+++ INFORMATION

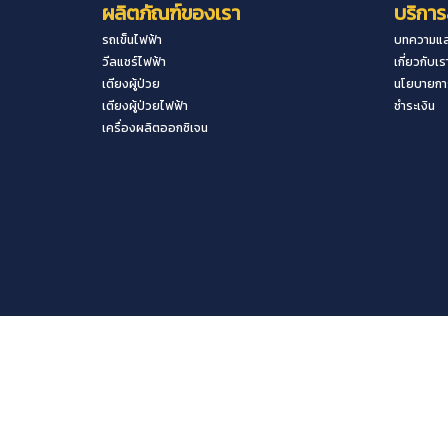
ผลิตภัณฑ์ของเรา
บริการ
รถเข็นไฟฟ้า
บทความแล
วีลแชร์ไฟฟ้า
เกี่ยวกับเร
เตียงผู้ป่วย
นโยบายการ
เตียงผู้ป่วยไฟฟ้า
ชำระเงิน
เครื่องผลิตออกซิเจน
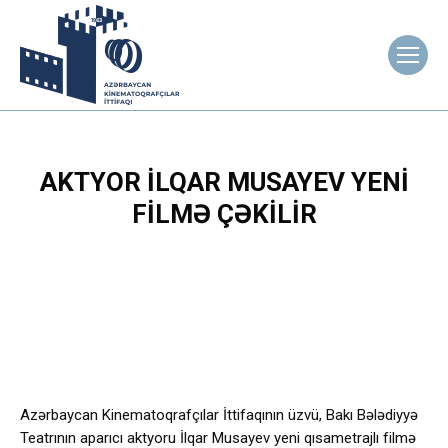
AKTYOR İLQAR MUSAYEV YENI
FILMƏ ÇƏKILIR
Azərbaycan Kinematoqrafçılar İttifaqının üzvü, Bakı Bələdiyyə
Teatrının aparıcı aktyoru İlqar Musayev yeni qısametrajlı filmə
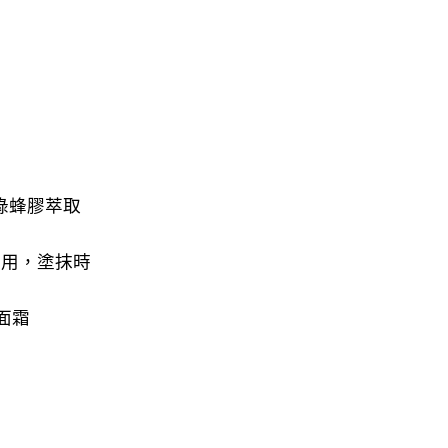
綠蜂膠萃取
使用，塗抹時
面霜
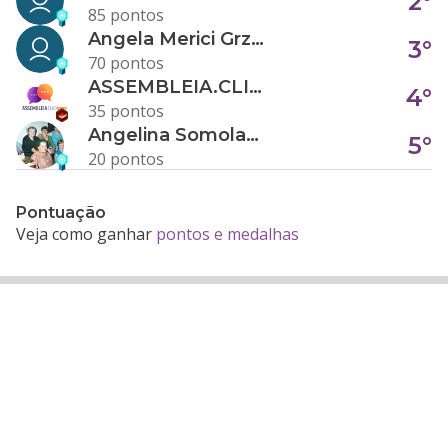
2°
85 pontos
Angela Merici Grzybowski
3°
70 pontos
ASSEMBLEIA.CLICK
4°
35 pontos
Angelina Somolanji R. Oliveira
5°
20 pontos
Pontuação
Veja como ganhar
pontos e medalhas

++++++

WHAT THIS TASK INVOLVES:
Filter the lines above, keeping each one that contains the string "pontos".

COMPLETED TASK:
85 pontos
70 pontos
35 pontos
20 pontos
pontos e medalhas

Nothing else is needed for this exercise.